In the name of fighting crime, the EARN IT Act treats all internet users like we should be in a permanent criminal lineup, under suspicion for child abuse. If enacted, EARN IT will put massive legal pressure on internet companies both large and small to stop using true end-to-end encryption and instead scan all user messages, photos, and files.
The bill could now be voted on by the full Senate at any time, or worse, included as part of a different “must-pass” legislative package. We need you to contact your representatives in Congress today to tell them to voice their opposition to this bill, along with the STOP CSAM Act - another piece of legislation before the Senate Judiciary Committee that would treat all encrypted messages as possible evidence of a crime.
PROTECT OUR PRIVACY—STOP "EARN IT"
Bill Language Purporting To Protect Encryption Doesn’t Do The Job
Under pressure, the bill sponsors did add language that purports to protect encryption. But once you take a closer look, the text clearly leaves room to impose forms of “client-side scanning,” which is a method of violating user privacy by sending data to law enforcement straight from user devices before a message is even encrypted. EFF has long held that client-side scanning violates the privacy promise of end-to-end encryption, even though it allows the encryption process to proceed in a narrow, limited sense. We were pleased to hear that Senator Lee, raised similar concerns and actually offered suggestions to the sponsors, which he did in a previous session as well. That language was neither debated or adopted in this committee meeting.

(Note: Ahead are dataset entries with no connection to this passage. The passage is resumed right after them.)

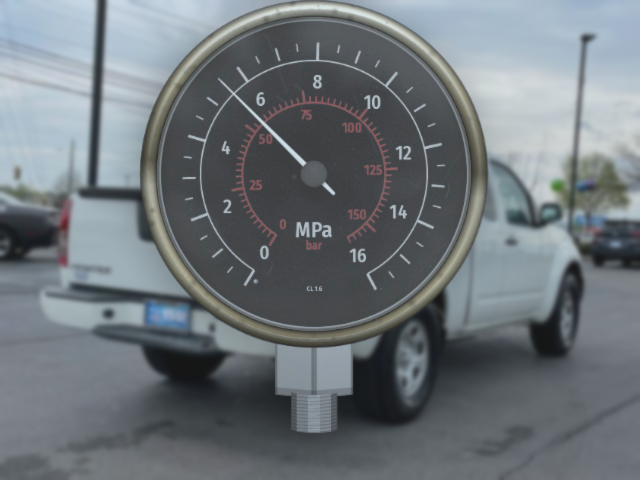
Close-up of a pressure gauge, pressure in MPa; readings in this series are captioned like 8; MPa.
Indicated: 5.5; MPa
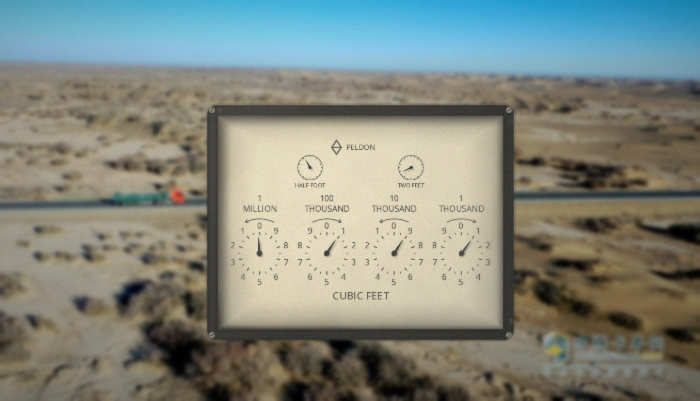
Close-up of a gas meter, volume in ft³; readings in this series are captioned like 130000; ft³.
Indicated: 9100; ft³
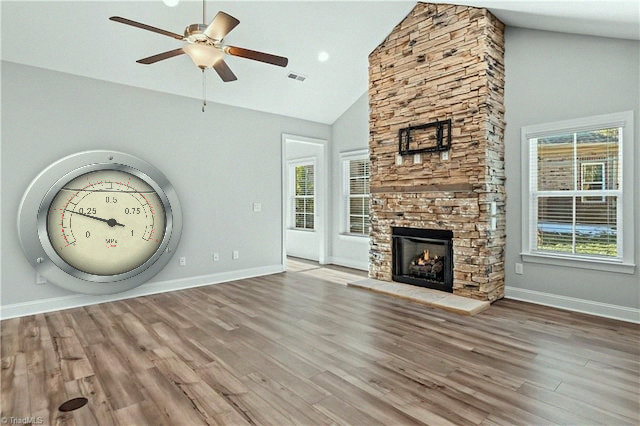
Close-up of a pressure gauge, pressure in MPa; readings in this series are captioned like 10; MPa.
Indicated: 0.2; MPa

We’re also glad to see that several other senators echoed these concerns about encryption as well as others raised by human rights groups throughout the U.S. and the world. Senator Padilla asked to enter a group letter opposing EARN IT from a coalition of 132 LBGTQ+ human rights organizations, including EFF and the Center for Democracy and Technology, into the record. Senator Padilla also spoke about how this bill could be used to target the communications of people seeking reproductive healthcare in a post-Dobbs era. Senator Booker raised several questions about the impact this bill would have on the security of vulnerable people as well as the need for Congress to promote stronger cyber security, not weaken it.
These concerns suggested the senators might not support the bill if it doesn’t strike a proper balance between fighting crime and user privacy.

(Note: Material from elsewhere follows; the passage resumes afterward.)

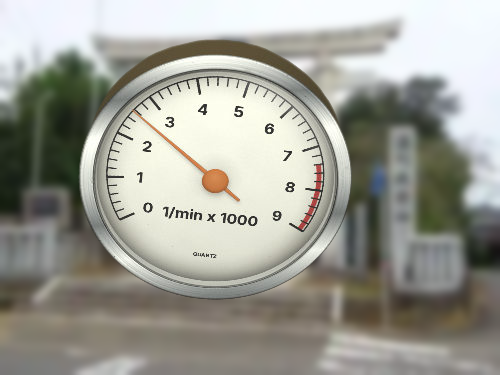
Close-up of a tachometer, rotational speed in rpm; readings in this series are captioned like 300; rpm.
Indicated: 2600; rpm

But the current bill does not “strike a balance,” because there isn’t one to strike. The sponsors of the bill have made it clear they want to surveil user messages, either by forcing companies to break encryption protocols like in the EARN IT Act or the STOP CSAM Act, or by trying to force internet companies to report their users to law enforcement for other unfavorable conduct or speech.
We can still stop this bill, as well as the others, if there’s enough public pushback. We all have a right to privacy, and to use encrypted services to protect that privacy. Don’t let Congress take that away.